Now lets base a design off that, but add in clusters. Note that there is an individual level shock and a cluster shock: the ICC is determined by the relative size of these. These are kept at the top as arguments to make them easier to modify though they will get saved into the design object.

N  <-  30
outcome_means  <-  c(0, 0, .2, .5, 1)
sd_i  <-  1
sd_cluster <- 0
outcome_sds  <-  c(0, 0, 0, 0, 0)
N_clusters <- 20
N_i_in_clusters <- 10


population <- declare_population(
  clusters = add_level(N = N_clusters, u_c = rnorm(N)*sd_cluster),
  individuals = add_level(N = N_i_in_clusters,
    u_1 = rnorm(N, 0, outcome_sds[1L]), 
    u_2 = rnorm(N, 0, outcome_sds[2L]), u_3 = rnorm(N, 0, outcome_sds[3L]), 
    u_4 = rnorm(N, 0, outcome_sds[4L]), u_5 = rnorm(N, 0, outcome_sds[5L]), 
    u = rnorm(N) * sd_i))

potential_outcomes <- declare_potential_outcomes(formula = Y ~ (outcome_means[1] + 
    u_1) * (Z == "1") + (outcome_means[2] + u_2) * (Z == "2") + 
    (outcome_means[3] + u_3) * (Z == "3") + (outcome_means[4] + 
    u_4) * (Z == "4") + (outcome_means[5] + u_5) * (Z == "5") + 
    + u_c + u, conditions = c("1", "2", "3", "4", "5"), assignment_variables = Z)

estimand <- declare_estimands(ate_Y_2_1 = mean(Y_Z_2 - Y_Z_1), ate_Y_3_1 = mean(Y_Z_3 - 
    Y_Z_1), ate_Y_4_1 = mean(Y_Z_4 - Y_Z_1), ate_Y_5_1 = mean(Y_Z_5 - 
    Y_Z_1), ate_Y_3_2 = mean(Y_Z_3 - Y_Z_2), ate_Y_4_2 = mean(Y_Z_4 - 
    Y_Z_2), ate_Y_5_2 = mean(Y_Z_5 - Y_Z_2), ate_Y_4_3 = mean(Y_Z_4 - 
    Y_Z_3), ate_Y_5_3 = mean(Y_Z_5 - Y_Z_3), ate_Y_5_4 = mean(Y_Z_5 - 
    Y_Z_4))

assignment <- declare_assignment(num_arms = 5, conditions = c("1", "2", "3", 
"4", "5"), clusters = clusters, assignment_variable = Z)

reveal_Y <- declare_reveal(assignment_variables = Z)

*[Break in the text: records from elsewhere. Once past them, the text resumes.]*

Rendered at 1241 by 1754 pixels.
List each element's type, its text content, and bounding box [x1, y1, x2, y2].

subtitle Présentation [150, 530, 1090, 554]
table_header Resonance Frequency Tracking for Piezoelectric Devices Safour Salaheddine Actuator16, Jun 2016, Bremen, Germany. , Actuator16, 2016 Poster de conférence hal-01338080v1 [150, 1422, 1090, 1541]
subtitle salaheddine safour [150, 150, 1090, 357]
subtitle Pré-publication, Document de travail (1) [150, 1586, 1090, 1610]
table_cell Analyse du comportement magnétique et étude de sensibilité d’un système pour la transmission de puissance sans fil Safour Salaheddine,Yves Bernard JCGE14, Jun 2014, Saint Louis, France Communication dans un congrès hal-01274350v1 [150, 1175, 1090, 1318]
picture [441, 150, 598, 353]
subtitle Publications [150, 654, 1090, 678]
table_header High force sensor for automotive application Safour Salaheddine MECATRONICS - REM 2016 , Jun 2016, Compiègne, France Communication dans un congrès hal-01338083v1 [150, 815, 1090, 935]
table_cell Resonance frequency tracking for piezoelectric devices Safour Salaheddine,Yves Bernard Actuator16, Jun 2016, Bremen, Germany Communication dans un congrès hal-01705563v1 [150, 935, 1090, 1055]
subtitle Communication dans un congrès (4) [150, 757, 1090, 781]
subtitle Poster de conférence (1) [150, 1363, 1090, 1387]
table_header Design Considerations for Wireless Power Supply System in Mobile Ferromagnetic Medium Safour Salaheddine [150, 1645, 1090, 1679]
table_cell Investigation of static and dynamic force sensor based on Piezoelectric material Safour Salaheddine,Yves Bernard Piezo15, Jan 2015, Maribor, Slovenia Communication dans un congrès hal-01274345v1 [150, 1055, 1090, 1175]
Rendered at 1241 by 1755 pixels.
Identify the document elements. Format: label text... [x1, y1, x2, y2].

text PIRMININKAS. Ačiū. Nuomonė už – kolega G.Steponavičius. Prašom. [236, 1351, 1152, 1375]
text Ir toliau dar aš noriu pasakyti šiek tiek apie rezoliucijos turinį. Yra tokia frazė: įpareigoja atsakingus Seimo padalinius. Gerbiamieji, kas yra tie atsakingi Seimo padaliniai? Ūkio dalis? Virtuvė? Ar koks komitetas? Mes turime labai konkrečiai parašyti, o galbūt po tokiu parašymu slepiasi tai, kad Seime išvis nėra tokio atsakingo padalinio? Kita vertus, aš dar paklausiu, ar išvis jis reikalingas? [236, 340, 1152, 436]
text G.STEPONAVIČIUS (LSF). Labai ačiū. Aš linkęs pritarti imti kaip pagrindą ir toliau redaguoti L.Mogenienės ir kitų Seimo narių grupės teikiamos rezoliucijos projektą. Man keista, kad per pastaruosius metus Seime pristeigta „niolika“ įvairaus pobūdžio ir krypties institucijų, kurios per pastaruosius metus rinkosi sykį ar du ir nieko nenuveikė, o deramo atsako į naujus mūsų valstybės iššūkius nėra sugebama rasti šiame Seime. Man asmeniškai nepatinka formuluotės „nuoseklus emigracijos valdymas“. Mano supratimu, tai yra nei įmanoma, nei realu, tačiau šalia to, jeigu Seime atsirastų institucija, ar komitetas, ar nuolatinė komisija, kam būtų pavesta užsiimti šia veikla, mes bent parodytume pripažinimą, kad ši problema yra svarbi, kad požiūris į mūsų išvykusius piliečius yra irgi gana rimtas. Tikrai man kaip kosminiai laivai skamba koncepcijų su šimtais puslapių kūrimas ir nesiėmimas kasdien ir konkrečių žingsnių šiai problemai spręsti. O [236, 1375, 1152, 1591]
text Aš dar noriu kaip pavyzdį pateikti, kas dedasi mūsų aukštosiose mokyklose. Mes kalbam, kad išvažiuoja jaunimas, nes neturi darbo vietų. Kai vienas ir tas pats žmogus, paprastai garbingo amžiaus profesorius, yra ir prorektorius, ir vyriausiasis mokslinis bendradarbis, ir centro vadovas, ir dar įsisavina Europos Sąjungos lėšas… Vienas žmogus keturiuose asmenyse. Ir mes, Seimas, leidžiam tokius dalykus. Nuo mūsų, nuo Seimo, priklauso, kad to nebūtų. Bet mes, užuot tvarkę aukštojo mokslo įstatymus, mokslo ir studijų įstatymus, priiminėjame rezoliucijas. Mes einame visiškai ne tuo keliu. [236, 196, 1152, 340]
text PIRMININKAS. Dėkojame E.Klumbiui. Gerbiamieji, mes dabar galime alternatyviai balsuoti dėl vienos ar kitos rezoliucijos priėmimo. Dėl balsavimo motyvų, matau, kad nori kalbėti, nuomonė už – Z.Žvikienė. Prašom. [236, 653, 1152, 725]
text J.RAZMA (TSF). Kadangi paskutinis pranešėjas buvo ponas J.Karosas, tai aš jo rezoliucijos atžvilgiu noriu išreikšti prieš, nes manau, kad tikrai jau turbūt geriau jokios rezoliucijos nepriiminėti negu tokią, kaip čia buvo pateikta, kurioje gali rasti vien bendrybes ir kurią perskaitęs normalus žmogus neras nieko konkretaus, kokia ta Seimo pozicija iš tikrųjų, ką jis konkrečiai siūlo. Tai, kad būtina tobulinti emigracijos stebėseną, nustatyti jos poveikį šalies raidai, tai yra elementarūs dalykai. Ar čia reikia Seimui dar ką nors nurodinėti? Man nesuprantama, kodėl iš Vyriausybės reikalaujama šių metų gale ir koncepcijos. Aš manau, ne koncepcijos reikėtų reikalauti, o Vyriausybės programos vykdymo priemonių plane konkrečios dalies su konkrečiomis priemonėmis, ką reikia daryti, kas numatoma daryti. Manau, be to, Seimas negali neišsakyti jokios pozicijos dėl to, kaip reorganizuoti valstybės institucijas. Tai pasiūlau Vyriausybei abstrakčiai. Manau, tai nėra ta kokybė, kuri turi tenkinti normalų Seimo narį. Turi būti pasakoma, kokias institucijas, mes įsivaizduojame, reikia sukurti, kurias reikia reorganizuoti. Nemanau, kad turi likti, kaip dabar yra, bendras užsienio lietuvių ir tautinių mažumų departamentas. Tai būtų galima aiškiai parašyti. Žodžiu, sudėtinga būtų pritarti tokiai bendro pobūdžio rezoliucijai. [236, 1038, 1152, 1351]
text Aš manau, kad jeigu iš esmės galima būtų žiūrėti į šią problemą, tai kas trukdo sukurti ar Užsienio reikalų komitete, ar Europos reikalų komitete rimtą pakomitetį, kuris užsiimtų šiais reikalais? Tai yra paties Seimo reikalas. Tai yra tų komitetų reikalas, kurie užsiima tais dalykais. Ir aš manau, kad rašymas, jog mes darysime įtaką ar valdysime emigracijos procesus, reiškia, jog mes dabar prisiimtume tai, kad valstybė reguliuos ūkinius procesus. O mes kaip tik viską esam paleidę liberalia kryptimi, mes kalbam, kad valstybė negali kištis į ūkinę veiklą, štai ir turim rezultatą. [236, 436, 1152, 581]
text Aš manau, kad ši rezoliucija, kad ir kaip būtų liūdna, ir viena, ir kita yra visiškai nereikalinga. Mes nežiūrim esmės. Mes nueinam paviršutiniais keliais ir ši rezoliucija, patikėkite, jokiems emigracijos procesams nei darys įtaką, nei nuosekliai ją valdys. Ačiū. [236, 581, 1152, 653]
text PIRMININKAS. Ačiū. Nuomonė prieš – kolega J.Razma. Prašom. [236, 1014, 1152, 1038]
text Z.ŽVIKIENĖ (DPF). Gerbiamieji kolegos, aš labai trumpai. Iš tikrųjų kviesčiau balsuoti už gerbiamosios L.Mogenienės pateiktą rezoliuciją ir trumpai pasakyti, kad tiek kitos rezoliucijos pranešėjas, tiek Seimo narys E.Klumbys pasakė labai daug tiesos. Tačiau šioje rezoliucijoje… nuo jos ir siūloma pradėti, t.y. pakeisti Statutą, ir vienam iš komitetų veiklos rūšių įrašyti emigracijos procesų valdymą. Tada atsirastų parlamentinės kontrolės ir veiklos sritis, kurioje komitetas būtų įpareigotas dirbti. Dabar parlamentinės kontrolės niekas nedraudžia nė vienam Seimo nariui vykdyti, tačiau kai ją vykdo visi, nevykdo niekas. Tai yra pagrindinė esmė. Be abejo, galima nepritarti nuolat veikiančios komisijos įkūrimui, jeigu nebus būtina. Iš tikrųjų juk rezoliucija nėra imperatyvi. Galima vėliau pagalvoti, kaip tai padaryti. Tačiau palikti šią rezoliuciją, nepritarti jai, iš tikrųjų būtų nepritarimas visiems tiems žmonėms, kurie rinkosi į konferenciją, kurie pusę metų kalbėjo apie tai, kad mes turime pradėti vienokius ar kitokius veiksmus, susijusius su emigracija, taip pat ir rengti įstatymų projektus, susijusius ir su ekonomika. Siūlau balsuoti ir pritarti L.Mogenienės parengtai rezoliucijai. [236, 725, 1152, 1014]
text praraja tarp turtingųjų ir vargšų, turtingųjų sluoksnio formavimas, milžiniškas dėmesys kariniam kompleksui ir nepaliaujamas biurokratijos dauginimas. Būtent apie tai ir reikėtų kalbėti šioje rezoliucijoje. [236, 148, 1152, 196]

estimator <- declare_estimator(handler = function(data) {
    estimates <- rbind.data.frame(
        ate_Y_2_1 = difference_in_means(formula = Y ~ Z, data = data, clusters = clusters, 
            condition1 = "1", condition2 = "2"), 
        ate_Y_3_1 = difference_in_means(formula = Y ~ Z, data = data, clusters = clusters, 
            condition1 = "1", condition2 = "3"), 
        ate_Y_4_1 = difference_in_means(formula = Y ~ 
            Z, data = data, clusters = clusters, condition1 = "1", condition2 = "4"), 
        ate_Y_5_1 = difference_in_means(formula = Y ~ Z, data = data, clusters = clusters, 
            condition1 = "1", condition2 = "5"), 
        ate_Y_3_2 = difference_in_means(formula = Y ~ 
            Z, data = data, clusters = clusters, condition1 = "2", condition2 = "3"), 
        ate_Y_4_2 = difference_in_means(formula = Y ~ Z, data = data, clusters = clusters, 
            condition1 = "2", condition2 = "4"), 
        ate_Y_5_2 = difference_in_means(formula = Y ~ 
            Z, data = data, clusters = clusters, condition1 = "2", condition2 = "5"), 
        ate_Y_4_3 = difference_in_means(formula = Y ~ Z, data = data, clusters = clusters, 
            condition1 = "3", condition2 = "4"), 
        ate_Y_5_3 = difference_in_means(formula = Y ~ 
            Z, data = data, clusters = clusters, condition1 = "3", condition2 = "5"), 
        ate_Y_5_4 = difference_in_means(formula = Y ~ Z, data = data, clusters = clusters, 
            condition1 = "4", condition2 = "5"))
    estimates$estimator_label <- "DIM"
    estimates$estimand_label <- rownames(estimates)
    estimates$estimate <- estimates$coefficients
    estimates$term <- NULL
    return(estimates)
})

multi_arm__cluster_design <- population + potential_outcomes + assignment + 
    reveal_Y + estimand + estimator

Using the design

Simulated data for this design looks like this

kable(head(draw_data(multi_arm__cluster_design)))

A diagnosis looks like this:

sims <- 500 

diagnosis <- diagnose_design(multi_arm__cluster_design, sims = sims)

kable(reshape_diagnosis(diagnosis))

A diagnosis for different numbers of clusters would look like this:

designs <- redesign(multi_arm__cluster_design, N_clusters = c(40, 50))
diagnoses <- diagnose_design(designs, sims = sims)
kable(reshape_diagnosis(diagnoses))

Note

Say you are interested in a 2*2+1 design. This is a 5 arm trial and so you could use the code above. However you might want to rethink the estimands and estimators. The current estimands compare each cell to each other but you might instead be interested in comparing combinations of cells. To get a sense of factorial estimands like this have a look at the simple_factorial_designer code.